Since the big June meeting between Donald Trump and about 1,000 evangelical leaders, including a handful of Southern Baptist pastors, the political conversation involving conservative Christians has dropped off noticeably. Christians have grown quiet on politics. Even the Twitterverse is quiet right now.
One exception: an op/ed piece in USA Today by Hobby Lobby CEO David Green pointing to the pivotal nature of the U.S. Supreme Court. “Make no mistake, the vacancy left by Justice Scalia and the subsequent appointment to fill his seat makes this presidential election one of the most significant in modern times.”
Green’s company was at the center of a 2014 judgment that allowed his corporation to refuse to pay for abortion-inducing drugs as part of its health insurance plan because of religious objections, despite requirements under the Obama Affordable Health Care Act. The high court’s ruling in favor of Hobby Lobby was 5-4. “It’s frightening to me to think that we—and all Americans—were just one vote away from losing our religious freedom,” Green wrote.
That’s the reason he gives for supporting Donald Trump. “(Hillary) Clinton has made no secret she believes government interests supersede the protection of religious liberty.”

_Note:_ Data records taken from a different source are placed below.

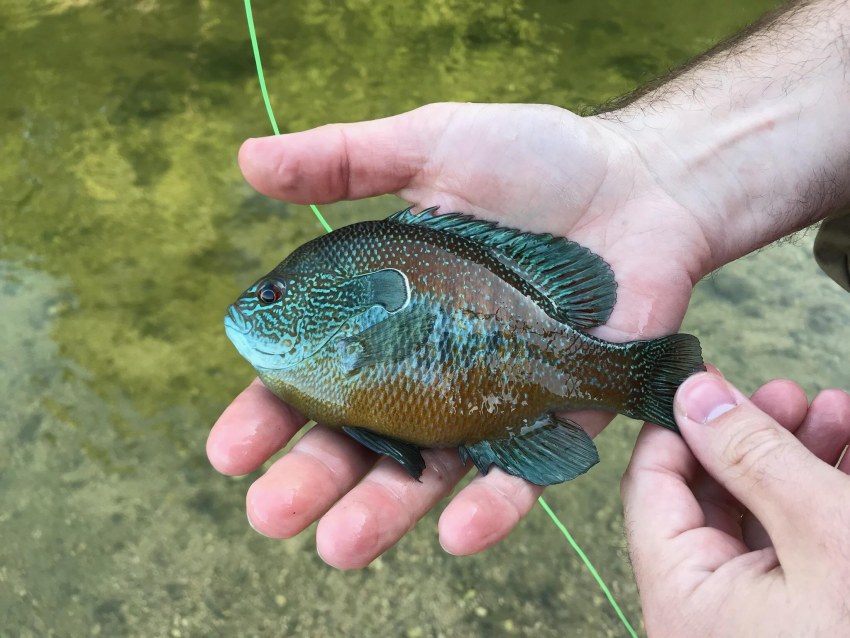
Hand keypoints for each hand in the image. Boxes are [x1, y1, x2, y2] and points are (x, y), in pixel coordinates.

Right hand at [208, 103, 713, 566]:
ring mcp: (491, 396)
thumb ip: (344, 160)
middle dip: (314, 479)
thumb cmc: (537, 159)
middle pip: (363, 434)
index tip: (231, 450)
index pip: (316, 370)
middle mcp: (430, 362)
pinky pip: (522, 471)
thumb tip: (248, 159)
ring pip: (431, 469)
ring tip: (339, 548)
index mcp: (388, 308)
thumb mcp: (431, 144)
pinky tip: (456, 533)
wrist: (642, 184)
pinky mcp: (557, 416)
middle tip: (272, 516)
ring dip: (385, 511)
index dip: (271, 409)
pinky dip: (493, 505)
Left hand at [621, 371, 849, 636]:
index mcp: (685, 594)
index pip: (651, 484)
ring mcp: (757, 615)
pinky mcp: (803, 616)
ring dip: (800, 457)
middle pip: (712, 494)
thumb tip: (694, 392)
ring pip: (763, 513)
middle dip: (757, 435)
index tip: (714, 381)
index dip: (681, 425)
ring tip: (841, 413)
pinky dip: (822, 498)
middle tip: (797, 395)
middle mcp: (708, 608)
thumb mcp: (824, 532)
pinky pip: (799, 544)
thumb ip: (754, 457)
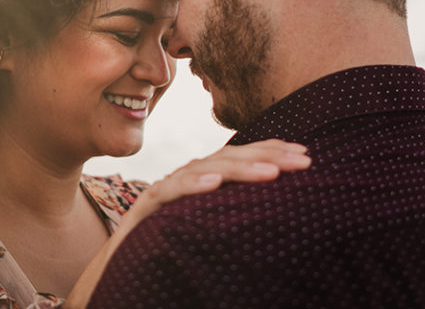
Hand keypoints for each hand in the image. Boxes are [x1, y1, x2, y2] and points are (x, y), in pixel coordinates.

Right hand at [64, 139, 309, 307]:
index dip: (271, 152)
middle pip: (228, 158)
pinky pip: (168, 193)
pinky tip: (214, 185)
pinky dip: (191, 186)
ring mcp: (165, 191)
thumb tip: (284, 218)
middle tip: (303, 161)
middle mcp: (186, 180)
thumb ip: (236, 217)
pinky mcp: (144, 208)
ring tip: (271, 173)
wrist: (119, 272)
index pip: (240, 158)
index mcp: (205, 182)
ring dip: (239, 169)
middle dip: (267, 155)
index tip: (306, 156)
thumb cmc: (170, 253)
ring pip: (204, 170)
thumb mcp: (213, 232)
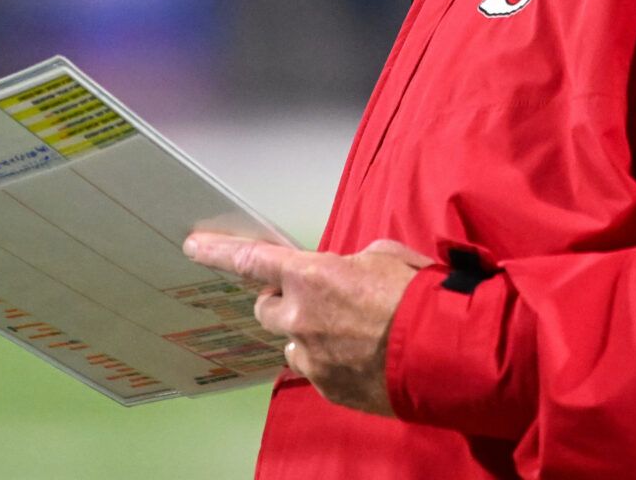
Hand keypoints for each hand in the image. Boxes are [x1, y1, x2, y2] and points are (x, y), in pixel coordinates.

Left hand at [183, 231, 430, 416]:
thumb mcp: (384, 255)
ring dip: (308, 335)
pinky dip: (330, 362)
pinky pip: (315, 370)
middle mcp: (300, 317)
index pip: (250, 260)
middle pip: (266, 308)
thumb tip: (349, 272)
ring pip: (291, 343)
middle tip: (312, 300)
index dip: (217, 252)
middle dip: (281, 301)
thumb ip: (351, 262)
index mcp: (310, 276)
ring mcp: (311, 357)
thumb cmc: (417, 295)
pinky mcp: (326, 388)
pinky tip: (361, 357)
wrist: (442, 351)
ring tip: (348, 334)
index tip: (193, 246)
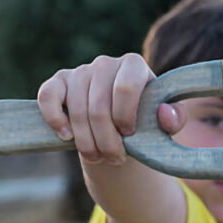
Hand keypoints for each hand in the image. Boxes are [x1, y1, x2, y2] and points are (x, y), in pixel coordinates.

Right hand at [37, 53, 185, 164]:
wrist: (118, 124)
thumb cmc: (144, 121)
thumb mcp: (164, 123)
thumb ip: (174, 119)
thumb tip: (163, 113)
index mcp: (134, 65)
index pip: (126, 87)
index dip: (126, 117)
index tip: (130, 135)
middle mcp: (105, 63)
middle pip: (99, 107)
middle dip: (106, 141)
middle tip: (115, 159)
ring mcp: (80, 71)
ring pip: (77, 111)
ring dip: (86, 142)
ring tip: (98, 157)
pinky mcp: (58, 82)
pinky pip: (48, 96)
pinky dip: (55, 119)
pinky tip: (66, 137)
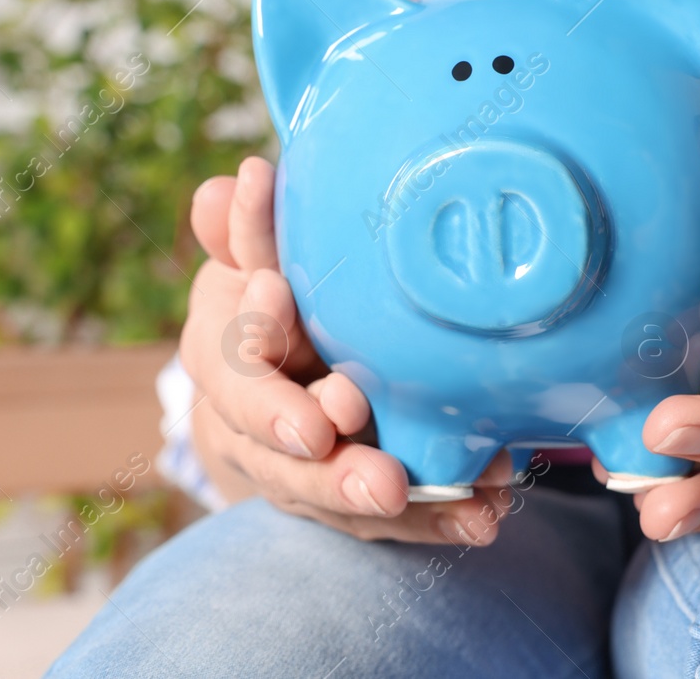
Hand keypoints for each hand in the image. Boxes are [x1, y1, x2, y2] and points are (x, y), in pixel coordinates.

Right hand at [179, 156, 515, 544]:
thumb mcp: (256, 257)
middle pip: (269, 439)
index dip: (249, 324)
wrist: (284, 373)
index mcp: (222, 351)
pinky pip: (383, 520)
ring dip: (363, 490)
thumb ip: (251, 229)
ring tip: (405, 486)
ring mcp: (295, 469)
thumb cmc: (277, 296)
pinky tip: (478, 516)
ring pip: (322, 489)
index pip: (227, 346)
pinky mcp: (345, 503)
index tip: (275, 293)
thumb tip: (241, 178)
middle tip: (342, 415)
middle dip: (304, 430)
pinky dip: (430, 519)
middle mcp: (249, 420)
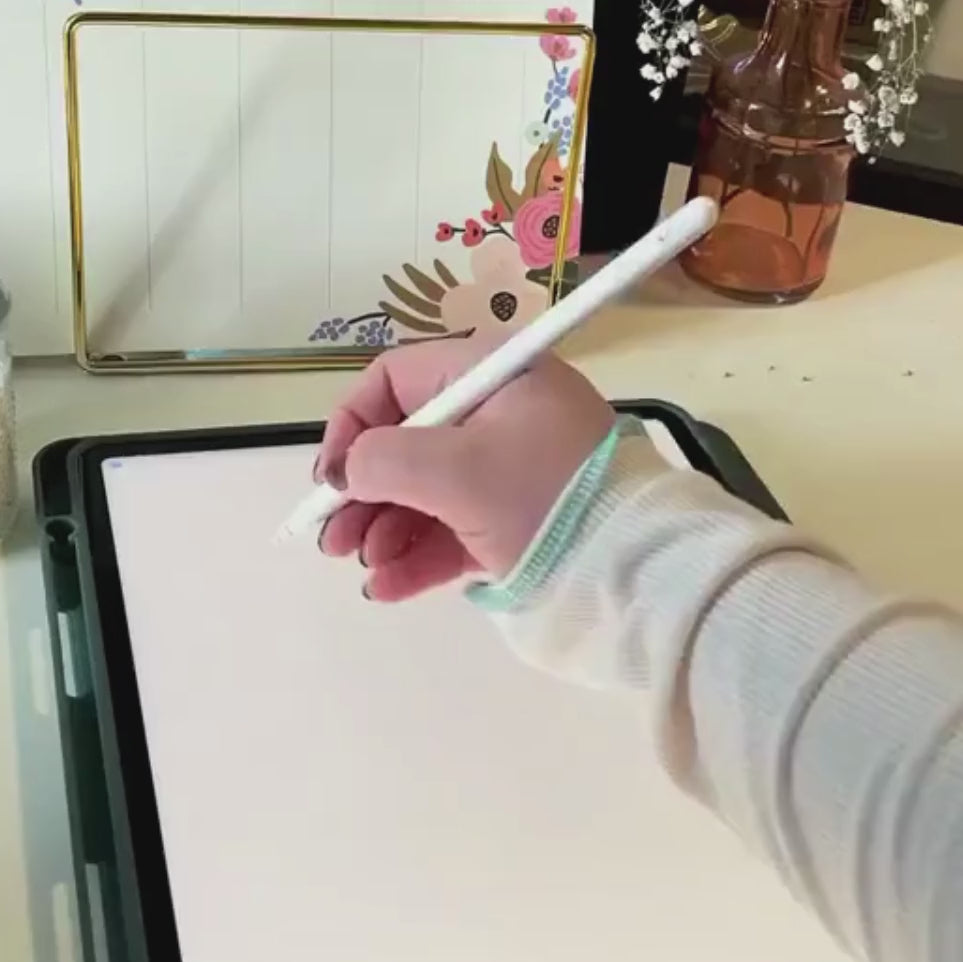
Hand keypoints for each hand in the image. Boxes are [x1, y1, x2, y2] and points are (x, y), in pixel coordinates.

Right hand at [316, 338, 614, 601]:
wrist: (632, 566)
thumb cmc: (540, 495)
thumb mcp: (454, 470)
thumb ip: (383, 460)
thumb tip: (349, 470)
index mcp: (489, 374)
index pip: (395, 380)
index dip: (352, 425)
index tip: (330, 478)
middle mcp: (498, 413)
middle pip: (405, 443)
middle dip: (362, 493)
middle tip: (332, 539)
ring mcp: (509, 469)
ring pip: (425, 493)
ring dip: (384, 529)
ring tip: (363, 566)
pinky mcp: (517, 519)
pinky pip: (454, 529)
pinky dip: (417, 555)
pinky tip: (385, 587)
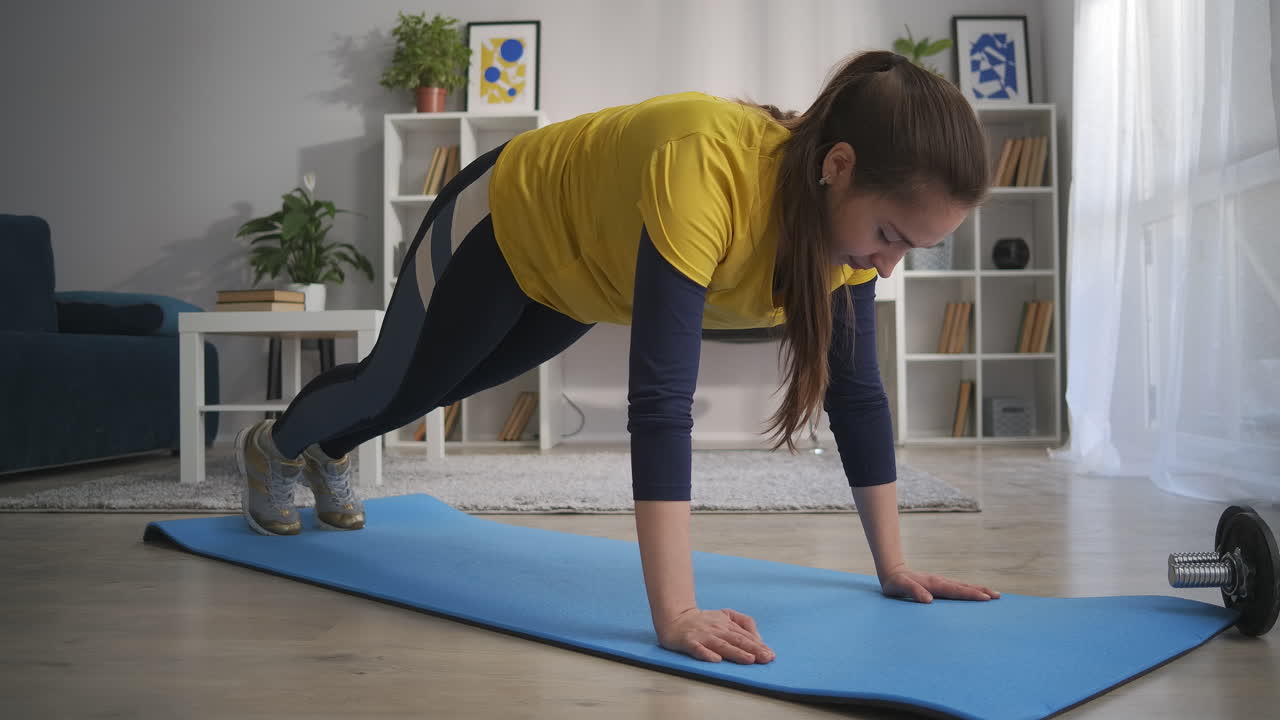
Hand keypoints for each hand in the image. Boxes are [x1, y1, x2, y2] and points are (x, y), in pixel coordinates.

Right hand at [656, 607, 775, 663]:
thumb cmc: (703, 621)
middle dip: (753, 649)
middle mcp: (717, 629)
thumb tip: (758, 638)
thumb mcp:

Green’s concern for religious liberty is understandable and even commendable, but his essay serves to show that evangelicals are no longer a one-issue people.
Beginning with the emergence of the Moral Majority, evangelicals became a force and a voting bloc. Their anti-abortion theology drove evangelicals to candidates who were expressly pro-life. Fortunately, those candidates were often in agreement with conservative Christians on many other issues as well, so supporting them advanced a whole bundle of issues. It worked for 30 years.
Not so today.
Green’s commentary underscores that evangelicals are not all in agreement on the importance of any one issue any more than they support any one candidate. The world is too complex for a single-issue approach.
In this head-scratcher of election cycles, some evangelicals are valuing other issues as highly as pro-life and religious freedom: What about a candidate’s trustworthiness, honesty, temperament, and character? What is his or her history of relations with dangerous nations, prudence in peacetime or courage in war? What about the prospect of handling the nuclear codes?
Maybe many in the Christian community are relatively quiet on this presidential election because they’re still thinking about it.
And scratching their heads.
– DER
From my conversations with Christians, I am hearing more often than not, that they are not voting because they do not like either candidate. I am praying for the best outcome but prepping for the worst.